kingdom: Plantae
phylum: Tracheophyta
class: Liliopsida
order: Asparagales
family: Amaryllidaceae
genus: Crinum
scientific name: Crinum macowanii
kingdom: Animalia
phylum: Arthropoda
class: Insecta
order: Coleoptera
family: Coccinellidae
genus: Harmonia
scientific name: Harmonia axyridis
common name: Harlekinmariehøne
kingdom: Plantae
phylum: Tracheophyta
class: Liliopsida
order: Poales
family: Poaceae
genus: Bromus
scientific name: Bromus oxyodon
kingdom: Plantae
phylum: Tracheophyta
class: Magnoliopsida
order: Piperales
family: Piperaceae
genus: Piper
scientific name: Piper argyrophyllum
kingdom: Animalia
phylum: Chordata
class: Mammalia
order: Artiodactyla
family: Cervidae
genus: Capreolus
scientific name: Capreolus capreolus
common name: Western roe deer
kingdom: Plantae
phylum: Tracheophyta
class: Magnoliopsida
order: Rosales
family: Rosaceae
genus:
# # #
» Exercise directions
Could you echo the lines of the listing above from the line with "family: Amaryllidaceae" up to and including the line with "genus: Piper"?

» Response below
family: Amaryllidaceae
genus: Crinum
scientific name: Crinum macowanii
kingdom: Animalia
phylum: Arthropoda
class: Insecta
order: Coleoptera
family: Coccinellidae
genus: Harmonia
scientific name: Harmonia axyridis
common name: Harlekinmariehøne
kingdom: Plantae
phylum: Tracheophyta
class: Liliopsida
order: Poales
family: Poaceae
genus: Bromus
scientific name: Bromus oxyodon
kingdom: Plantae
phylum: Tracheophyta
class: Magnoliopsida
order: Piperales
family: Piperaceae
genus: Piper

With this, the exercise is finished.